- [AIM OF THE EXERCISE]: Return verbatim the run of lines that opens with the line holding "-155,7 +155,6 @@" and closes with the last line of the records.

[[ PROVIDED INFORMATION, beginning ]]

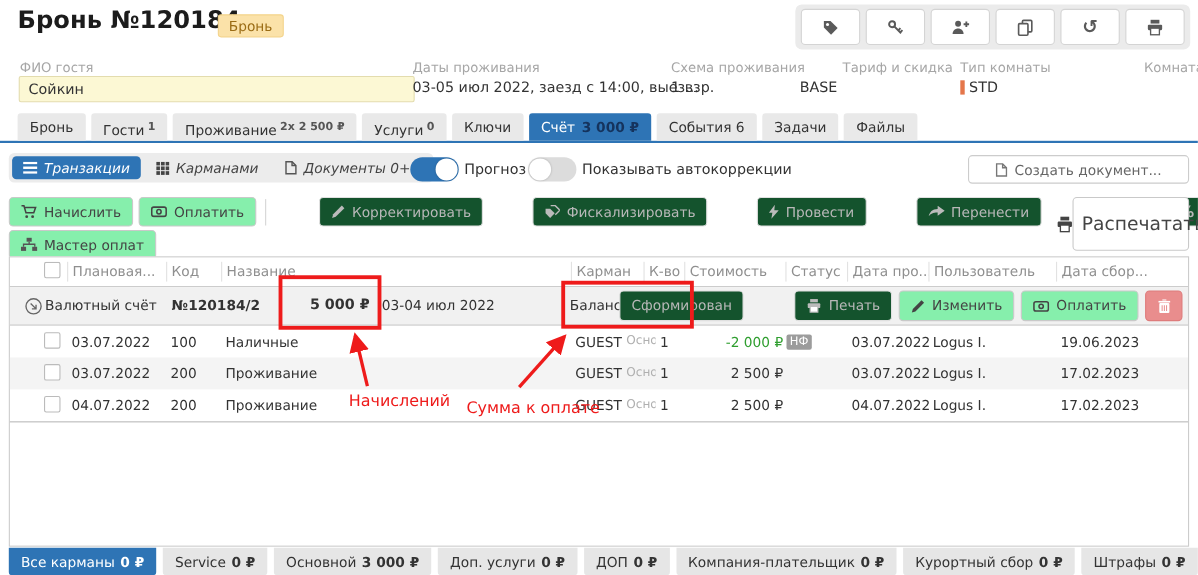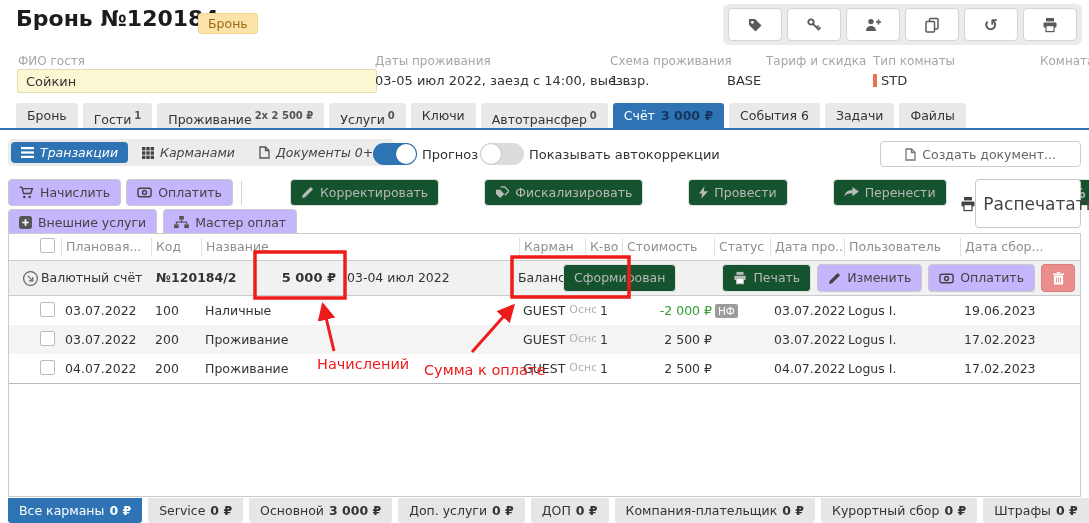--- a/index.html
+++ b/index.html
@@ -155,7 +155,6 @@
   <div class="tab"><span>Проживание</span><sup>2х 2 500 ₽</sup></div>
   <div class="tab"><span>Услуги</span><sup>0</sup></div>
   <div class="tab"><span>Ключи</span></div>
-  <div class="tab"><span>Автотрансфер</span><sup>0</sup></div>
   <div class="tab active"><span>Счёт</span><span class="tab-amt">3 000 ₽</span></div>
   <div class="tab"><span>События 6</span></div>
   <div class="tab"><span>Задачи</span></div>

[[ PROVIDED INFORMATION, end ]]

- [WRITTEN SOLUTION]:
@@ -155,7 +155,6 @@
   <div class="tab"><span>Проживание</span><sup>2х 2 500 ₽</sup></div>
   <div class="tab"><span>Услуги</span><sup>0</sup></div>
   <div class="tab"><span>Ключи</span></div>
-  <div class="tab"><span>Автотрансфер</span><sup>0</sup></div>
   <div class="tab active"><span>Счёт</span><span class="tab-amt">3 000 ₽</span></div>
   <div class="tab"><span>События 6</span></div>
   <div class="tab"><span>Задачи</span></div>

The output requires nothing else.